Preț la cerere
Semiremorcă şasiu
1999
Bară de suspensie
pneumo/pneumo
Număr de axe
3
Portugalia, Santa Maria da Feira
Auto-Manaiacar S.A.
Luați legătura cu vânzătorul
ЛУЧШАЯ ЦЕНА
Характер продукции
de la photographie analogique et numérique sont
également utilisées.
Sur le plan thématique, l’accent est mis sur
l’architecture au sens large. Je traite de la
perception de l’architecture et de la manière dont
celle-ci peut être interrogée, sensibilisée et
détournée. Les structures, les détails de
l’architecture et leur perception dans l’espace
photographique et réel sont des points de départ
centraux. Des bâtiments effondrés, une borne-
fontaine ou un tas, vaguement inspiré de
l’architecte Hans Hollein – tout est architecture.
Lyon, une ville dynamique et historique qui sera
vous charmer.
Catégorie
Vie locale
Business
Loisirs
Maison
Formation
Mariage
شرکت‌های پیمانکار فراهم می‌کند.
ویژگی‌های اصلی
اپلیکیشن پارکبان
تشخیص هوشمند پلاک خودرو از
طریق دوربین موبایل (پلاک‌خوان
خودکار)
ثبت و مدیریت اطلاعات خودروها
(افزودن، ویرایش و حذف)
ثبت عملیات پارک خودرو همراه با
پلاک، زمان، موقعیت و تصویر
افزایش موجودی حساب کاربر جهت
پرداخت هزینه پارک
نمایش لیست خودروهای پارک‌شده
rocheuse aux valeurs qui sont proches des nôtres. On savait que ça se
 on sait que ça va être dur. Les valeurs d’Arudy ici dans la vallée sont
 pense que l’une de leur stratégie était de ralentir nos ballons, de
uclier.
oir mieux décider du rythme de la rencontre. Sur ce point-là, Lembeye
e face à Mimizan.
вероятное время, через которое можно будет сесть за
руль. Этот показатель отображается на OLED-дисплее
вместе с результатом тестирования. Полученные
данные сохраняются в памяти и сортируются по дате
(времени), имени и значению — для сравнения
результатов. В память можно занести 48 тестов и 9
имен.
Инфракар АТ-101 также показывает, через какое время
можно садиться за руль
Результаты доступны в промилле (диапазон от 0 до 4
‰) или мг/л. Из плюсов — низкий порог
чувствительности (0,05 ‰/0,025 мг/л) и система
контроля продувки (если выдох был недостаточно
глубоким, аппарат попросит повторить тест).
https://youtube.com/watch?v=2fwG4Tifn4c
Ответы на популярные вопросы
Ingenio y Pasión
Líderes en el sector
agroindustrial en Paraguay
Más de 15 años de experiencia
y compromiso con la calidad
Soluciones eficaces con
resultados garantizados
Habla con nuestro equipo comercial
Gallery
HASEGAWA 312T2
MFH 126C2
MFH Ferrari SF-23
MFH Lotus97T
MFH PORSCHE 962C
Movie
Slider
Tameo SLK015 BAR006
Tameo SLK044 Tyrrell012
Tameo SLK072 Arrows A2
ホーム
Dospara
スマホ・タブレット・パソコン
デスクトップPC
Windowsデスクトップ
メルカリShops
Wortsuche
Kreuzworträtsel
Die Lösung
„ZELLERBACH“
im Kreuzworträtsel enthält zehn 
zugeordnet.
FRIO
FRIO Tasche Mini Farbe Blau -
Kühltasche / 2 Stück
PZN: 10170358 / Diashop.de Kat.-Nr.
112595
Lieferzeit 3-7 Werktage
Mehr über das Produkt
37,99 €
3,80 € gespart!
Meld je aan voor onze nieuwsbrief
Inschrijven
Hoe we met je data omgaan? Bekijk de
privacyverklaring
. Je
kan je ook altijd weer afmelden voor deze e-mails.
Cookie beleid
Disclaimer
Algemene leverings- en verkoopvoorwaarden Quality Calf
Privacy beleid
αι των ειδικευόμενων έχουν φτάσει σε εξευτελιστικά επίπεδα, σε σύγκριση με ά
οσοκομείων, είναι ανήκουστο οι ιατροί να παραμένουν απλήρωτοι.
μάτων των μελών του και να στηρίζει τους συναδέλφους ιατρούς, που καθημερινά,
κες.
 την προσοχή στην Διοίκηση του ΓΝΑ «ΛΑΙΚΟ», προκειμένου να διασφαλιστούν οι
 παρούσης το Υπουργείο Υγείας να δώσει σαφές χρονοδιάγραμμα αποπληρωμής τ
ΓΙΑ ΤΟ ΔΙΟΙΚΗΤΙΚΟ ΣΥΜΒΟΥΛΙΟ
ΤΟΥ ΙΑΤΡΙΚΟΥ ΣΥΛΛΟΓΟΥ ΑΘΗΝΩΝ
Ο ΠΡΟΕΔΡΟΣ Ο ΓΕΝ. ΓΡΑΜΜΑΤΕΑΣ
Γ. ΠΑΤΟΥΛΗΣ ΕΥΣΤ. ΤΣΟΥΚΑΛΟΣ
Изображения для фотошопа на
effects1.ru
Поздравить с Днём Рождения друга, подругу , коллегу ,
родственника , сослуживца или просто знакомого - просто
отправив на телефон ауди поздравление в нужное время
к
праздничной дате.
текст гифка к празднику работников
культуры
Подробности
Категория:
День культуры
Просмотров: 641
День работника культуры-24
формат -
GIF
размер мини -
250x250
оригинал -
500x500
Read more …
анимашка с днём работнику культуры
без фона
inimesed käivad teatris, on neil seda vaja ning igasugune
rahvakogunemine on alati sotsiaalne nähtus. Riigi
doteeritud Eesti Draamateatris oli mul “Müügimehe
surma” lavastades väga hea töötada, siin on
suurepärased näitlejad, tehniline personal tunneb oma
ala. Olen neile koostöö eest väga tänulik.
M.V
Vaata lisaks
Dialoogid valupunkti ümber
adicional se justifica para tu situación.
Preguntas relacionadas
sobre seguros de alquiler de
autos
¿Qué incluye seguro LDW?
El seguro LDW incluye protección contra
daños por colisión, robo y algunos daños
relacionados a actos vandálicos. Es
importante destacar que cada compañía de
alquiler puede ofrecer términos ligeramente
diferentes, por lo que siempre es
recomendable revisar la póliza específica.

---

### TO-DO ITEM
From the data above, give every line again exactly as it appears.

### REPLY
Preț la cerere
Semiremorcă şasiu
1999
Bară de suspensie
pneumo/pneumo
Număr de axe
3
Portugalia, Santa Maria da Feira
Auto-Manaiacar S.A.
Luați legătura cu vânzătorul
ЛУЧШАЯ ЦЕНА
Характер продукции
de la photographie analogique et numérique sont
également utilisées.
Sur le plan thématique, l’accent est mis sur
l’architecture au sens large. Je traite de la
perception de l’architecture et de la manière dont
celle-ci peut être interrogée, sensibilisée et
détournée. Les structures, les détails de
l’architecture et leur perception dans l’espace
photographique et réel sont des points de départ
centraux. Des bâtiments effondrés, une borne-
fontaine ou un tas, vaguement inspiré de
l’architecte Hans Hollein – tout est architecture.
Lyon, une ville dynamique et historique qui sera
vous charmer.
Catégorie
Vie locale
Business
Loisirs
Maison
Formation
Mariage
شرکت‌های پیمانکار فراهم می‌کند.
ویژگی‌های اصلی
اپلیکیشن پارکبان
تشخیص هوشمند پلاک خودرو از
طریق دوربین موبایل (پلاک‌خوان
خودکار)
ثبت و مدیریت اطلاعات خودروها
(افزودن، ویرایش و حذف)
ثبت عملیات پارک خودرو همراه با
پلاک، زمان، موقعیت و تصویر
افزایش موجودی حساب کاربر جهت
پرداخت هزینه پارک
نمایش لیست خودروهای پارک‌شده
rocheuse aux valeurs qui sont proches des nôtres. On savait que ça se
 on sait que ça va être dur. Les valeurs d’Arudy ici dans la vallée sont
 pense que l’une de leur stratégie était de ralentir nos ballons, de
uclier.
oir mieux décider du rythme de la rencontre. Sur ce point-là, Lembeye
e face à Mimizan.
вероятное время, через которое можно будет сесть за
руль. Этот показатель отображается на OLED-дисплее
вместе с результатом тестирования. Полученные
данные сохраняются в памяти и сортируются по дате
(времени), имени и значению — для сравнения
результатов. В память можно занести 48 тестов и 9
имен.
Инфракар АТ-101 также показывает, через какое время
можно садиться за руль
Результаты доступны в промилле (диапазон от 0 до 4
‰) или мг/л. Из плюсов — низкий порог
чувствительности (0,05 ‰/0,025 мг/л) и система
контроля продувки (если выдох был недостаточно
глубоким, аппарат попросит повторить тест).
https://youtube.com/watch?v=2fwG4Tifn4c
Ответы на популярные вопросы
Ingenio y Pasión
Líderes en el sector
agroindustrial en Paraguay
Más de 15 años de experiencia
y compromiso con la calidad
Soluciones eficaces con
resultados garantizados
Habla con nuestro equipo comercial
Gallery
HASEGAWA 312T2
MFH 126C2
MFH Ferrari SF-23
MFH Lotus97T
MFH PORSCHE 962C
Movie
Slider
Tameo SLK015 BAR006
Tameo SLK044 Tyrrell012
Tameo SLK072 Arrows A2
ホーム
Dospara
スマホ・タブレット・パソコン
デスクトップPC
Windowsデスクトップ
メルカリShops
Wortsuche
Kreuzworträtsel
Die Lösung
„ZELLERBACH“
im Kreuzworträtsel enthält zehn 
zugeordnet.
FRIO
FRIO Tasche Mini Farbe Blau -
Kühltasche / 2 Stück
PZN: 10170358 / Diashop.de Kat.-Nr.
112595
Lieferzeit 3-7 Werktage
Mehr über das Produkt
37,99 €
3,80 € gespart!
Meld je aan voor onze nieuwsbrief
Inschrijven
Hoe we met je data omgaan? Bekijk de
privacyverklaring
. Je
kan je ook altijd weer afmelden voor deze e-mails.
Cookie beleid
Disclaimer
Algemene leverings- en verkoopvoorwaarden Quality Calf
Privacy beleid
αι των ειδικευόμενων έχουν φτάσει σε εξευτελιστικά επίπεδα, σε σύγκριση με ά
οσοκομείων, είναι ανήκουστο οι ιατροί να παραμένουν απλήρωτοι.
μάτων των μελών του και να στηρίζει τους συναδέλφους ιατρούς, που καθημερινά,
κες.
 την προσοχή στην Διοίκηση του ΓΝΑ «ΛΑΙΚΟ», προκειμένου να διασφαλιστούν οι
 παρούσης το Υπουργείο Υγείας να δώσει σαφές χρονοδιάγραμμα αποπληρωμής τ
ΓΙΑ ΤΟ ΔΙΟΙΚΗΤΙΚΟ ΣΥΜΒΟΥΛΙΟ
ΤΟΥ ΙΑΤΡΙΚΟΥ ΣΥΛΛΟΓΟΥ ΑΘΗΝΩΝ
Ο ΠΡΟΕΔΡΟΣ Ο ΓΕΝ. ΓΡΑΜΜΑΤΕΑΣ
Γ. ΠΑΤΟΥΛΗΣ ΕΥΣΤ. ΤΣΟΥΚΑΛΟΣ
Изображения для фотошопа на
effects1.ru
Поздравить с Днём Рождения друга, подругу , коллегу ,
родственника , сослуживца или просто знакомого - просто
отправив на телефон ауди поздравление в нужное время
к
праздничной дате.
текст гифка к празднику работников
культуры
Подробности
Категория:
День культуры
Просмотров: 641
День работника культуры-24
формат -
GIF
размер мини -
250x250
оригинал -
500x500
Read more …
анимашка с днём работнику культуры
без фона
inimesed käivad teatris, on neil seda vaja ning igasugune
rahvakogunemine on alati sotsiaalne nähtus. Riigi
doteeritud Eesti Draamateatris oli mul “Müügimehe
surma” lavastades väga hea töötada, siin on
suurepärased näitlejad, tehniline personal tunneb oma
ala. Olen neile koostöö eest väga tänulik.
M.V
Vaata lisaks
Dialoogid valupunkti ümber
adicional se justifica para tu situación.
Preguntas relacionadas
sobre seguros de alquiler de
autos
¿Qué incluye seguro LDW?
El seguro LDW incluye protección contra
daños por colisión, robo y algunos daños
relacionados a actos vandálicos. Es
importante destacar que cada compañía de
alquiler puede ofrecer términos ligeramente
diferentes, por lo que siempre es
recomendable revisar la póliza específica.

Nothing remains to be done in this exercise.